START ENTRIES SUPPLIED

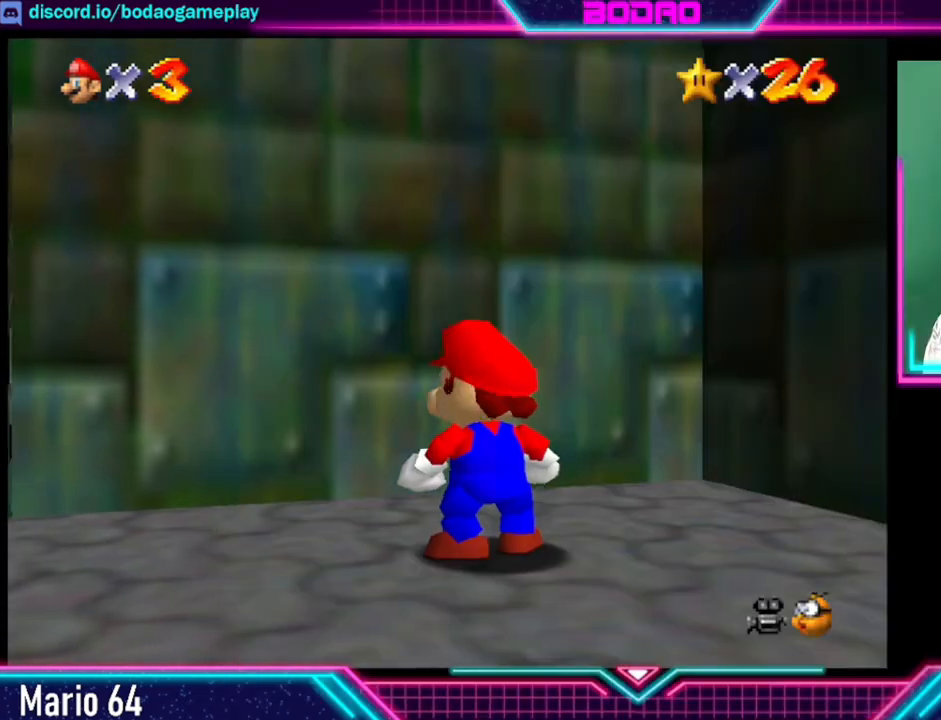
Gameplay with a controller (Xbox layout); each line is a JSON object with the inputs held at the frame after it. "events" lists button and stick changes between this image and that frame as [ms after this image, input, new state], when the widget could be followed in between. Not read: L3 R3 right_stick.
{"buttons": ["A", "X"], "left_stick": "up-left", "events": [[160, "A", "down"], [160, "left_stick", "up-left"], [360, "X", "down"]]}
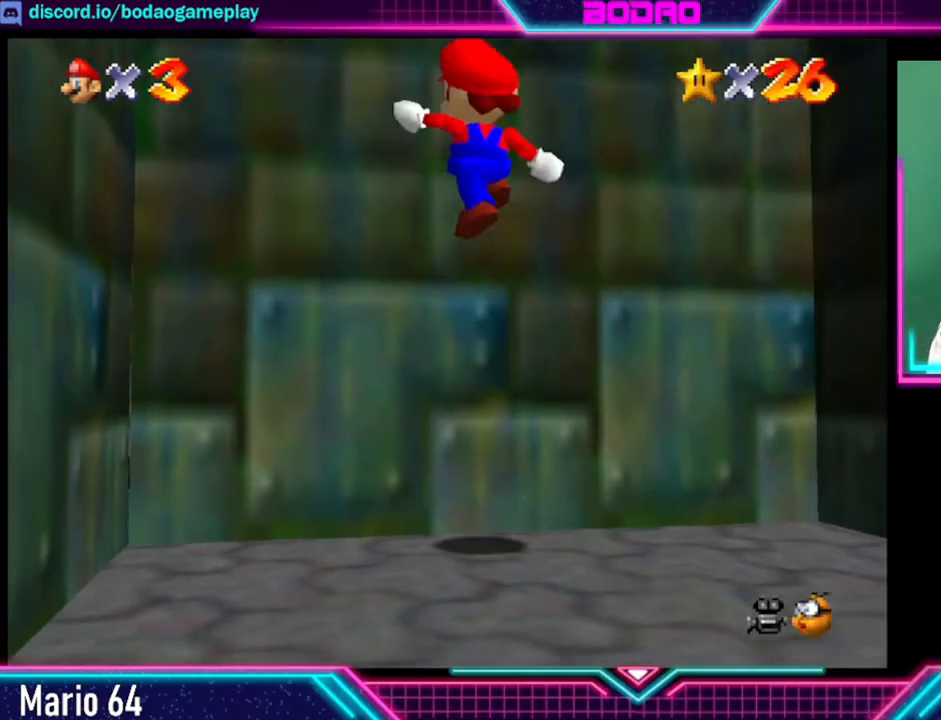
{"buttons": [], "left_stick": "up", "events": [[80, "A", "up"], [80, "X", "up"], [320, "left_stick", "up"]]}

END ENTRIES SUPPLIED
START ENTRIES SUPPLIED

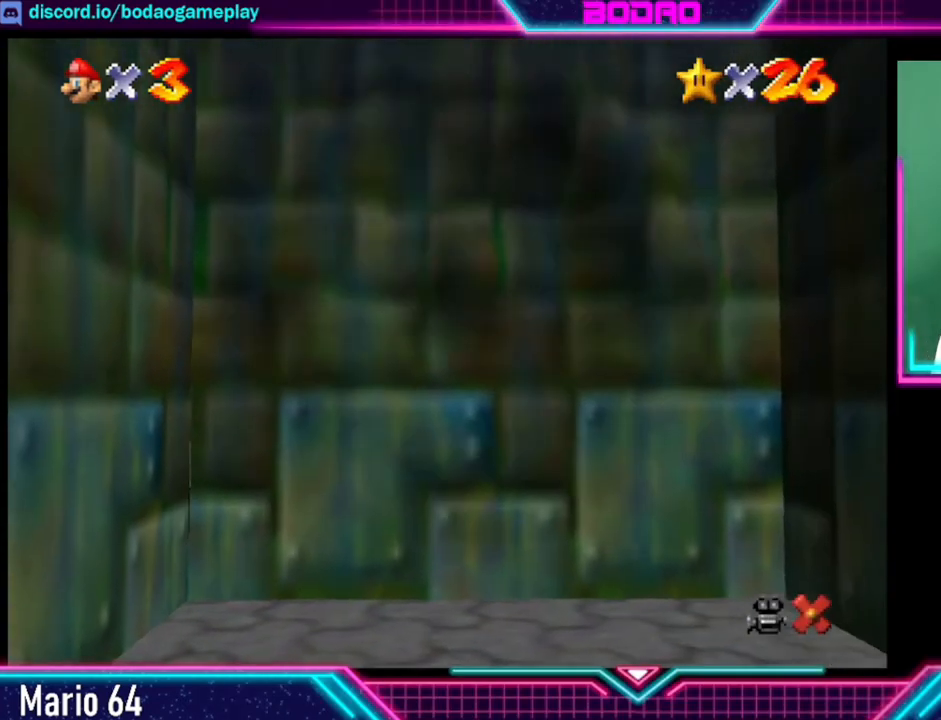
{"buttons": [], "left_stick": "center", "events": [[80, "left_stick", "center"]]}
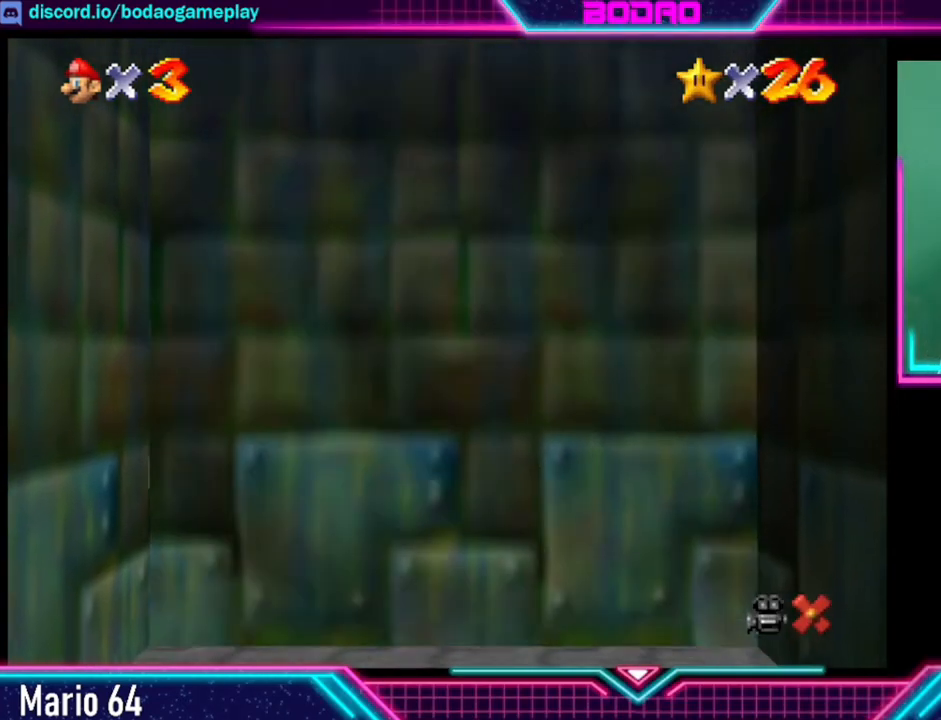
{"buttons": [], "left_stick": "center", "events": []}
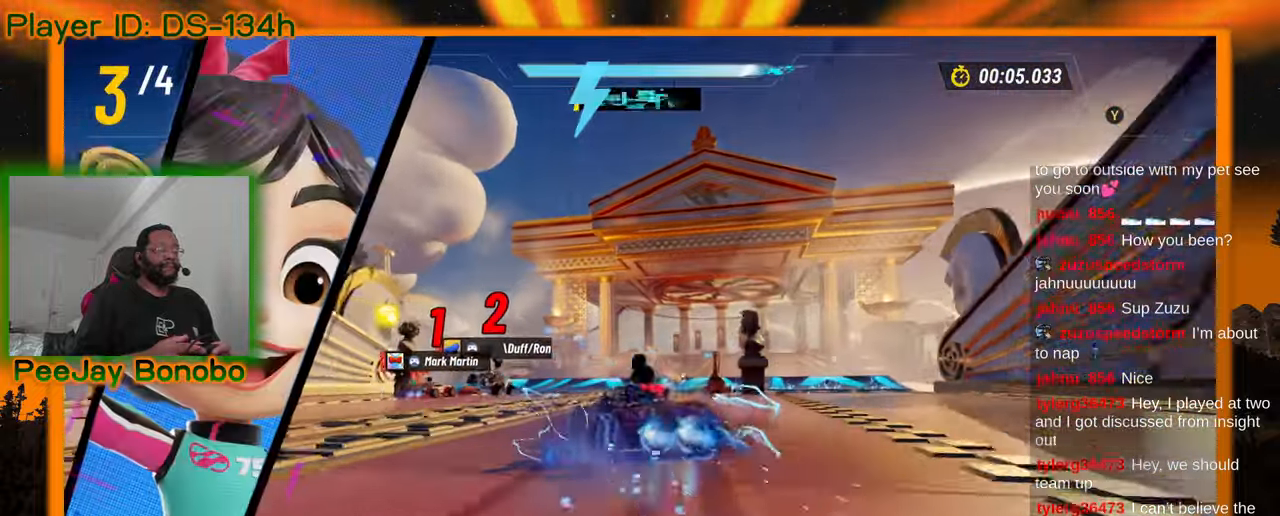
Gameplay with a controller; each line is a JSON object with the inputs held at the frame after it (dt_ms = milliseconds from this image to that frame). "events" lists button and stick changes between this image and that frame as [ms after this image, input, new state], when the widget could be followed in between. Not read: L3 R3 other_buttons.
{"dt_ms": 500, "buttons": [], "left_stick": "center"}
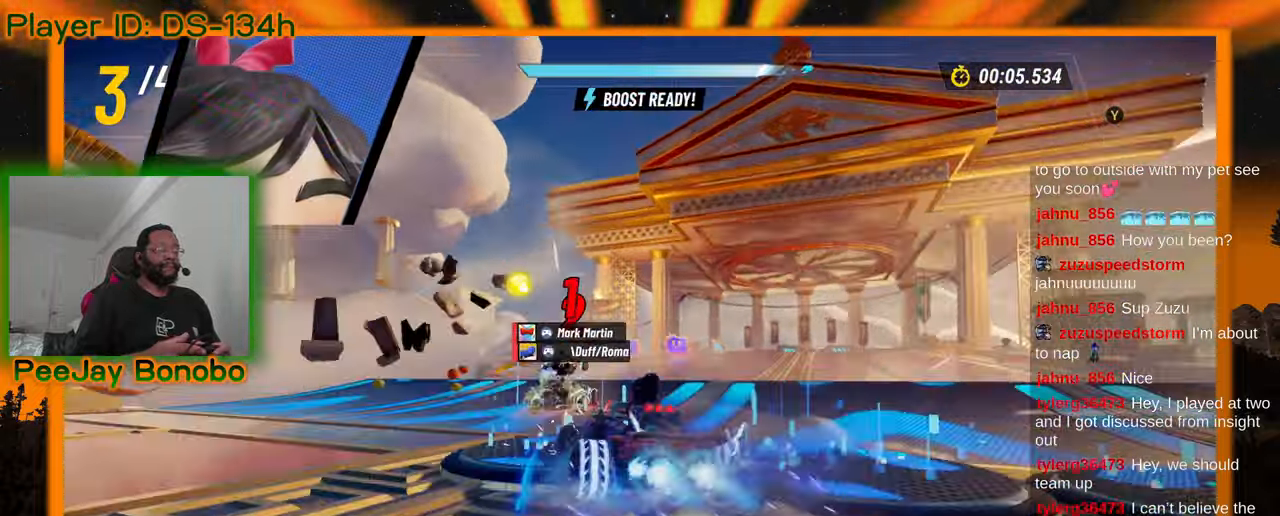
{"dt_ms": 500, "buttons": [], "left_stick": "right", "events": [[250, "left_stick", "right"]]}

END ENTRIES SUPPLIED

= YOUR TASK =
Where the word "widget" is present in a line of the listing, copy that line.

= SOLUTION FOR THIS EXERCISE =
Gameplay with a controller (Xbox layout); each line is a JSON object with the inputs held at the frame after it. "events" lists button and stick changes between this image and that frame as [ms after this image, input, new state], when the widget could be followed in between. Not read: L3 R3 right_stick.
Gameplay with a controller; each line is a JSON object with the inputs held at the frame after it (dt_ms = milliseconds from this image to that frame). "events" lists button and stick changes between this image and that frame as [ms after this image, input, new state], when the widget could be followed in between. Not read: L3 R3 other_buttons.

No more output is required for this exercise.